La Haine charriait son habituelle
moisson. Elle traversait le village, récoltait les potins,
essaimait les ragots et les effluves.
Etait-ce un village
triste ? Les maisons étaient usées d’être
récurées et les femmes d’être asservies. Les
enfants, vieux avant de naître, cherchaient leur chemin en
solitaire. Mal attendus, mal acceptés, mal venus, ils
n’étaient que des bouches à nourrir avant qu’on puisse
les mettre au travail. Plus tard, ils étaient des hôtes
qu’on n’avait pas invités.
La Haine charriait
des flots de mémoire. On échangeait ses souvenirs. Les
familles des uns et des autres se mélangeaient par mariage, par
indiscrétion surtout. On vivait en transparence, croyait-on. On
vivait surtout en apparence, en surface.
On parlait beaucoup pour taire
l’essentiel. On parlait pour resserrer les baillons, pour aveugler
l’autre. On brassait l’air et les mots pour ne pas toucher à la
lie, à la boue du passé. Chaque famille dissimulait
un secret. Plusieurs pour certaines, plus canailles.
Le vent balayait la
longue plaine, soulevant poussières et mélancolie. Il
s’infiltrait sous les portes de vieux bois, passait et repassait dans
les cours étriquées, s’attardait, dérangeait les
tuiles, agitait les branches. On avait souvent froid. On était
accoutumés au ciel chiffonné, aux maisons
sévères de briques rouges, aux jardins étroits, au
mauvais goût, aux manières faussées…
… Il arrivait qu’un
proche passe dans l’autre monde. Son absence soudaine réveillait
les consciences, remuait les questions. Alors, on s’échappait.

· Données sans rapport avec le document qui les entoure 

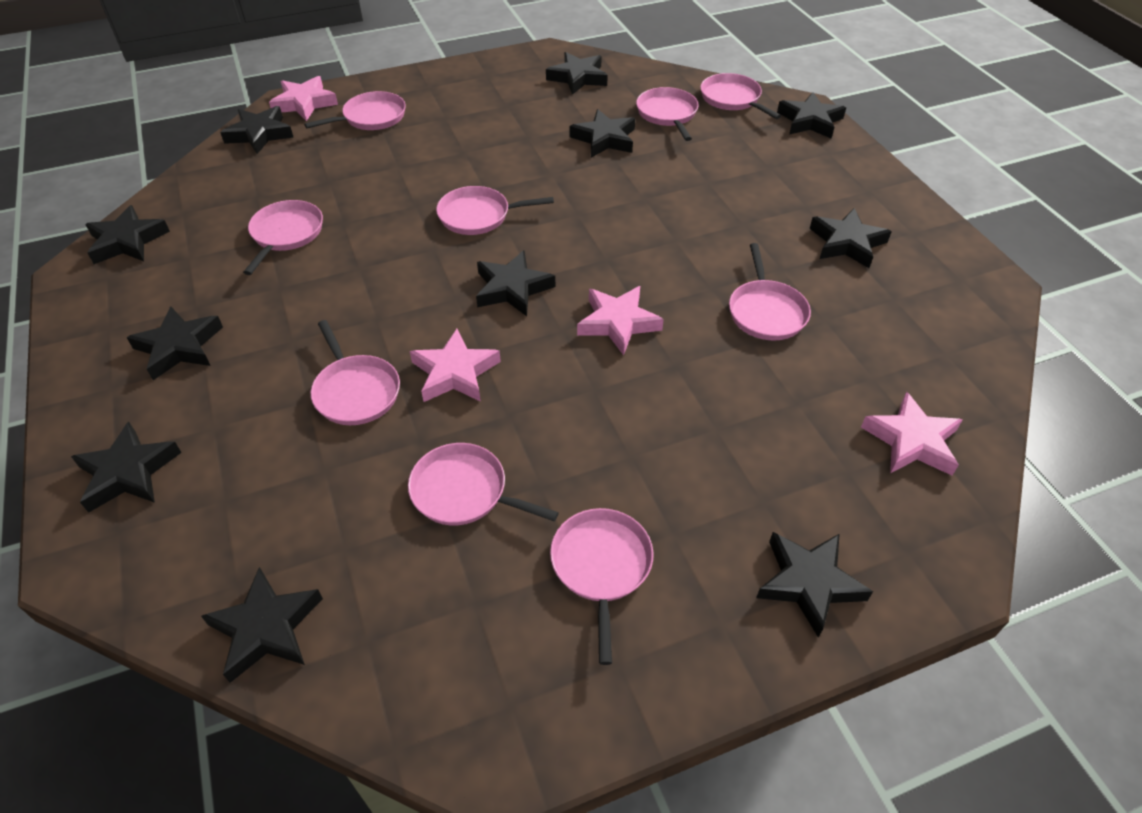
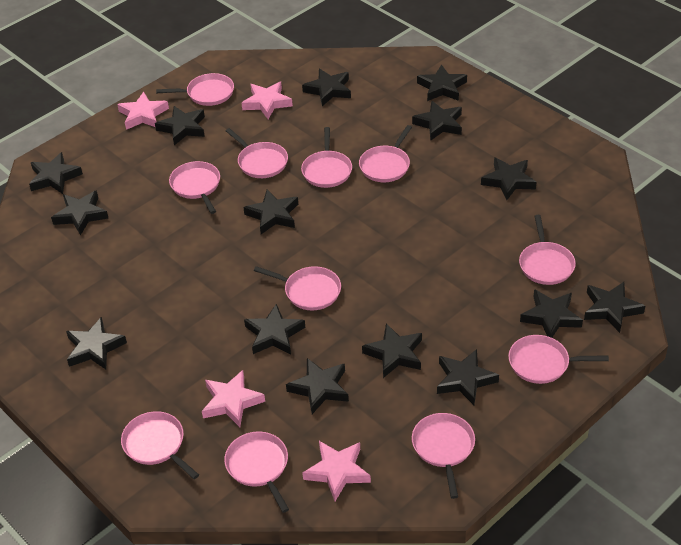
black star: 11 -> 15
pink pan: 9 -> 11

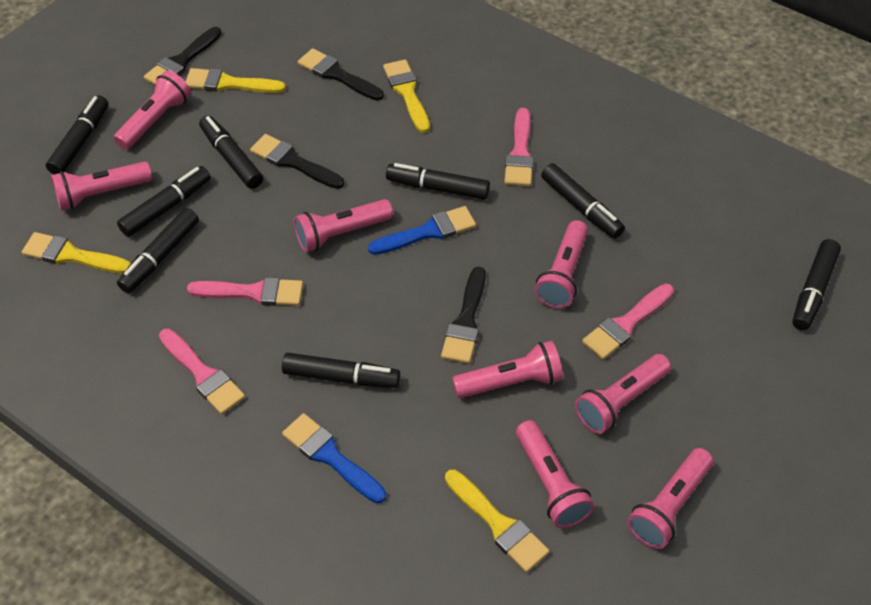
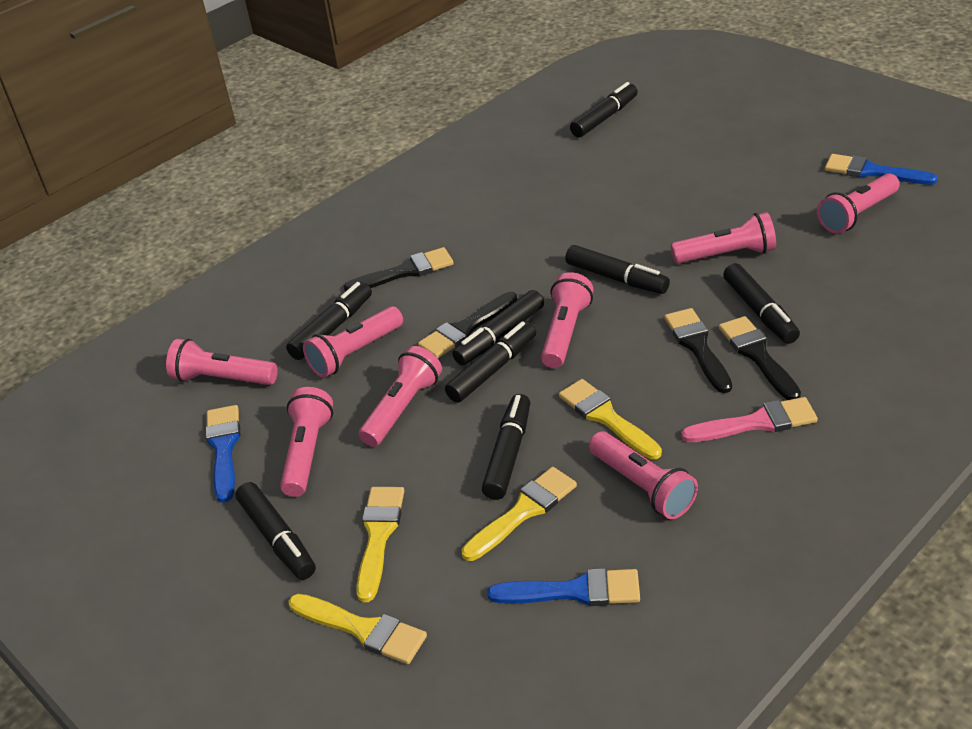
blue brush: 2 -> 3
pink brush: 4 -> 1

On recherchait la complicité du végétal, du
minéral. On voulait ignorer la précarité humaine.
On gravait dans l’écorce ou dans la pierre des cris que nul ne
lirait. On se sentait proche de l’infime. On portait haut
l’espérance d’un envol, la foi en des étoiles vestiges
sans doute.
On écoutait les rumeurs et les
gestes de la nature. On écoutait la douceur des nuits, la
morsure du froid, les eaux sous terre retenues, la patience de la
rivière et son appel toujours pressant.
La Haine charriait sa
moisson… L’eau reflétait le bleu sous les nuages. Elle s’irisait
sous de faibles rayons, elle rosissait à l’aurore, se dorait au
crépuscule. Elle gardait le souffle de ceux qui l’avaient
épousée par désespoir. Elle gardait leurs regards
fanés, leurs corps tordus.
La
Haine muait lors de ses crues. Elle rejetait alors détritus,
herbes et os blanchis en un magma sauvage où certains
craignaient de reconnaître un des siens.
Les nuits alors
étaient sans rives. Les réveils, un lent accostage qui
arrachait un peu d’âme aux survivants que nous étions.